Alfred Dreyfus was born in Germany in 1923. His father, a factory owner, saw the increasing antisemitism in Germany in the early 1930s, foresaw another war, and thought that in France he and his wife could raise their three sons safely. The reality was bleak, however, and the family found themselves on the run because of their German-Jewish heritage. They knew if they stayed in one place for any length of time they would be killed immediately or sent to labor or concentration camps. Beginning in 1938, they moved often, including fleeing Paris with tens of thousands of others as the Germans approached in 1940. At times they hid in a cave, found shelter with compassionate French citizens, and even bunked in a hayloft and an 8 x 10-foot former pig pen. Frequently, they narrowly avoided being discovered and sent “east” on trains with millions of other Jewish men, women and children, including close family members, who were killed during the Holocaust.

 

Toward the end of the war, the family used the last of their savings to pay a smuggler to get them into Switzerland, where they were immediately arrested.

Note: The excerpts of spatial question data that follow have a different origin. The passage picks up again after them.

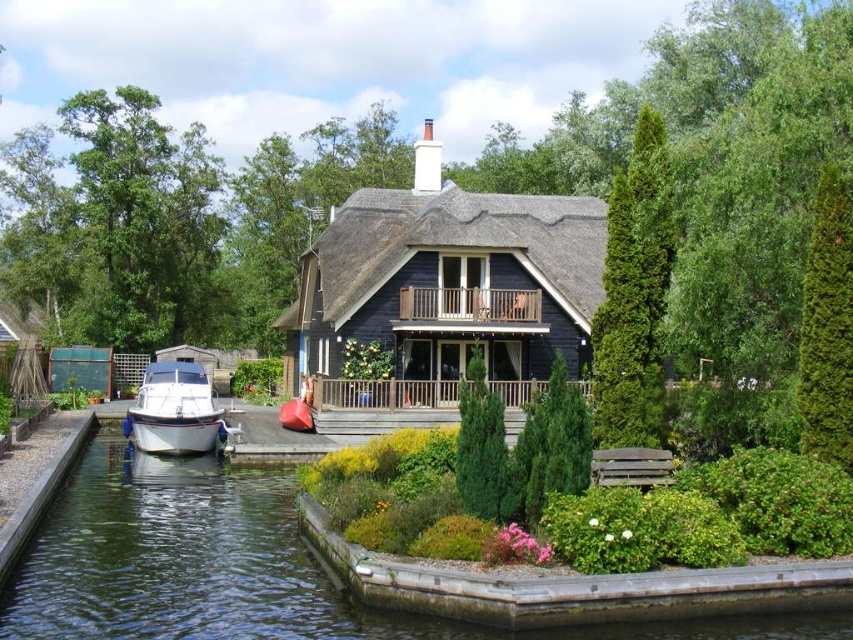
Question: Which object appears farthest from the camera in this image?

Choices:
 (A) dark blue wooden cottage at center
 (B) clear water at lower left
 (C) green textured hedge at right
 (D) white glossy boat at lower left

Answer: (A)

Question: Does green coniferous tree at right appear on the left side of white glossy boat at lower left?

Choices:
 (A) yes
 (B) no

Answer: (B)

Question: Does clear water at lower left have a greater width compared to dark blue wooden cottage at center?

Choices:
 (A) yes
 (B) no

Answer: (A)

Question: Which point is closer to the camera?

Choices:
 (A) white glossy boat at lower left
 (B) clear water at lower left
 (C) dark blue wooden cottage at center
 (D) green textured hedge at right

Answer: (B)

Question: From the image, what is the correct spatial relationship of white glossy boat at lower left in relation to green textured evergreen tree at center?

Choices:
 (A) below
 (B) above

Answer: (A)

Question: Which point is farther from the camera taking this photo?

They were lucky to be among the 5% of refugees allowed to stay, but they were not free – they were housed in a succession of internment camps. Dreyfus remembers one of the camps feeling nearly as torturous as he imagined the German concentration camps to be, though without the threat of death. After years on the run without an education, Alfred was able to learn a trade in their last Swiss internment camp. His course in electronics served him well, as he immigrated to America, and eventually founded a technology company.